What you should do ▸
Print the lines from the records without any change, starting at the line that contains "text Punkto pakeitimai: [177, 243, 1181, 267]" and ending at the line that contains "text 20.4. gali", with both of those lines included.
>> start Dataset records
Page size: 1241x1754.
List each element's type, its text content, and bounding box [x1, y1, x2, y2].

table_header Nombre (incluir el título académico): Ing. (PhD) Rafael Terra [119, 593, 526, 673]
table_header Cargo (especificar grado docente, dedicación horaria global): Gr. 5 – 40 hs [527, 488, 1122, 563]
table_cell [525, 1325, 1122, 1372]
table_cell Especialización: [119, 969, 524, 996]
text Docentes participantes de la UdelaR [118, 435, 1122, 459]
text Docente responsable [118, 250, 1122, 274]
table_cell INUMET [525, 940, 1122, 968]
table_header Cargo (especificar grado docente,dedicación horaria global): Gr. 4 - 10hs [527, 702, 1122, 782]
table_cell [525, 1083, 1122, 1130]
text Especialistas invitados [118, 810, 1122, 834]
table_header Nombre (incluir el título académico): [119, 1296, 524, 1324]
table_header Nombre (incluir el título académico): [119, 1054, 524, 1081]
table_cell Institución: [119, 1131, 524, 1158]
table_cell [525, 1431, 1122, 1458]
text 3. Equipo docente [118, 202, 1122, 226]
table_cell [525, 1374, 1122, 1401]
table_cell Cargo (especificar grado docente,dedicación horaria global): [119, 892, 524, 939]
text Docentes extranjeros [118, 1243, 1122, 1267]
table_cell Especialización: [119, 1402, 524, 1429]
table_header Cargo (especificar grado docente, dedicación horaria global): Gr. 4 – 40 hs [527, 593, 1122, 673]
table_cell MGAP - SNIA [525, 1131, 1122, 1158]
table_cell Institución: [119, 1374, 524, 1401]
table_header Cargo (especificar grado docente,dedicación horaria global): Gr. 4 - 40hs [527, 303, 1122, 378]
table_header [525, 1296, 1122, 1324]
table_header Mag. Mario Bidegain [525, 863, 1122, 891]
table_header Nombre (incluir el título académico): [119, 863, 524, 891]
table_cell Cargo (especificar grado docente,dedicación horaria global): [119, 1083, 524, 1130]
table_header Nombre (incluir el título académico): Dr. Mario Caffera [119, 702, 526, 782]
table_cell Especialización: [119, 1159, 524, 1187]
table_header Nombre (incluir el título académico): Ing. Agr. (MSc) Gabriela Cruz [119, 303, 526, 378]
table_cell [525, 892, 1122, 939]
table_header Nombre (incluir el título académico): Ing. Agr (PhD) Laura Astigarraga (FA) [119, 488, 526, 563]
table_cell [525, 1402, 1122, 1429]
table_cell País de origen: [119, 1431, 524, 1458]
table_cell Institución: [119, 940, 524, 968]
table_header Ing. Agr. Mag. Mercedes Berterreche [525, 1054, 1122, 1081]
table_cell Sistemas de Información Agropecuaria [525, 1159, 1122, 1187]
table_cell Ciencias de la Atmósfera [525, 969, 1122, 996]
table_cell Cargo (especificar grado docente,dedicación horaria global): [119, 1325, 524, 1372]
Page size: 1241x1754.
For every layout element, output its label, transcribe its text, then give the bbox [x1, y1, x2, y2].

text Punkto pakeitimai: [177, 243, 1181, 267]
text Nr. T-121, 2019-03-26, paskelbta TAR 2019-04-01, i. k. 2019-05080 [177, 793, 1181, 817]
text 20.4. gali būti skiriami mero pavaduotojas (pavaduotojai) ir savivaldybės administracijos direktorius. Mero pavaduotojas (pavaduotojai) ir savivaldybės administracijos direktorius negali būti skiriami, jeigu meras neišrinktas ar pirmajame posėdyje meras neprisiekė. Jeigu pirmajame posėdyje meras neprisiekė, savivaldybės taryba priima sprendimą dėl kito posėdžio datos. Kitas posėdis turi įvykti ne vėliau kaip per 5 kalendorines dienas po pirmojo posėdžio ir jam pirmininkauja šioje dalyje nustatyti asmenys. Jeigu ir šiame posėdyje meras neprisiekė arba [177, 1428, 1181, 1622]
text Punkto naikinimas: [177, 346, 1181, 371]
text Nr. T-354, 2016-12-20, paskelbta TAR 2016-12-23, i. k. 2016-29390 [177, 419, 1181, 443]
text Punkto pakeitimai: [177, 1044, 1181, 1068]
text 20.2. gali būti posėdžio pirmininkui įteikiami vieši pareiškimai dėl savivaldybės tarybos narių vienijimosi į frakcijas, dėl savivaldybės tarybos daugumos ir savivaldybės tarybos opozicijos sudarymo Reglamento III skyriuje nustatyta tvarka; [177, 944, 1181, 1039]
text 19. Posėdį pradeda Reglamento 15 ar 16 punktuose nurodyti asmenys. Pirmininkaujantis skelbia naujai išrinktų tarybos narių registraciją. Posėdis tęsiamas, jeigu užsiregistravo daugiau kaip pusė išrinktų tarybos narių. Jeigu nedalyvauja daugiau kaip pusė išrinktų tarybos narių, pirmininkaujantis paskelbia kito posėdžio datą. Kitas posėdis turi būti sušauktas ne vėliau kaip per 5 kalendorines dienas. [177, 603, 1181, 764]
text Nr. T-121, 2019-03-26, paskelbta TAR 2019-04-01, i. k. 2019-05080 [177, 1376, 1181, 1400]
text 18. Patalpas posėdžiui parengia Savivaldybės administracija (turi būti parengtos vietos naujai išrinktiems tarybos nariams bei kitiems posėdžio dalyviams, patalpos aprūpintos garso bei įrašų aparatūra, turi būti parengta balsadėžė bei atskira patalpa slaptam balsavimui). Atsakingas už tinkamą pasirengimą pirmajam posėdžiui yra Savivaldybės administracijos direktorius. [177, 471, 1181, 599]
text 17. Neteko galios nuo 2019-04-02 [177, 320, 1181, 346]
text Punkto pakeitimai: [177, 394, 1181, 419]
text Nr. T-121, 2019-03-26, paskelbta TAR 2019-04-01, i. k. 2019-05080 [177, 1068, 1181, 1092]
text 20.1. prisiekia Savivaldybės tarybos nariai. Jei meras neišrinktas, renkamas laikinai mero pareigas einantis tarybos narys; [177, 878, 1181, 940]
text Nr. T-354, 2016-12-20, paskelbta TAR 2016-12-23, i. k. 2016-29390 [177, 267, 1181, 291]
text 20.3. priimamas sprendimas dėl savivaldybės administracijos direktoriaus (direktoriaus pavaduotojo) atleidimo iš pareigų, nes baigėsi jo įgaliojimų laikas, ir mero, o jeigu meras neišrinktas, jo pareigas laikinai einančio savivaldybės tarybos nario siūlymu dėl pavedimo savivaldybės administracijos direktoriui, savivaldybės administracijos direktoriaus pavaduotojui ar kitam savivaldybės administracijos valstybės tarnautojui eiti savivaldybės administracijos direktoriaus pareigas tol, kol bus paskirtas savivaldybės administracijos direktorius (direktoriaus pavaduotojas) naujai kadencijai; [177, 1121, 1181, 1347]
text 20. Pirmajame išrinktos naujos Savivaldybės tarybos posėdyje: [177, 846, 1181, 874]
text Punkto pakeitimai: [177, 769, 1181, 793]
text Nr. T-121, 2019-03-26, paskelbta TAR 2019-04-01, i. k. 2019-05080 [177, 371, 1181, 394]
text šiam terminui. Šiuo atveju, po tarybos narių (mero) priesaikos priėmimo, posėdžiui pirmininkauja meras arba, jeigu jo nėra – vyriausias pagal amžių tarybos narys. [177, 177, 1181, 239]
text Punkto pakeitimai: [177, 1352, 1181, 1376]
>> end Dataset records
Solution for this task ▸
text Punkto pakeitimai: [177, 243, 1181, 267]
text Nr. T-121, 2019-03-26, paskelbta TAR 2019-04-01, i. k. 2019-05080 [177, 793, 1181, 817]
text 20.4. gali būti skiriami mero pavaduotojas (pavaduotojai) ir savivaldybės administracijos direktorius. Mero pavaduotojas (pavaduotojai) ir savivaldybės administracijos direktorius negali būti skiriami, jeigu meras neišrinktas ar pirmajame posėdyje meras neprisiekė. Jeigu pirmajame posėdyje meras neprisiekė, savivaldybės taryba priima sprendimą dėl kito posėdžio datos. Kitas posėdis turi įvykti ne vėliau kaip per 5 kalendorines dienas po pirmojo posėdžio ir jam pirmininkauja šioje dalyje nustatyti asmenys. Jeigu ir šiame posėdyje meras neprisiekė arba [177, 1428, 1181, 1622]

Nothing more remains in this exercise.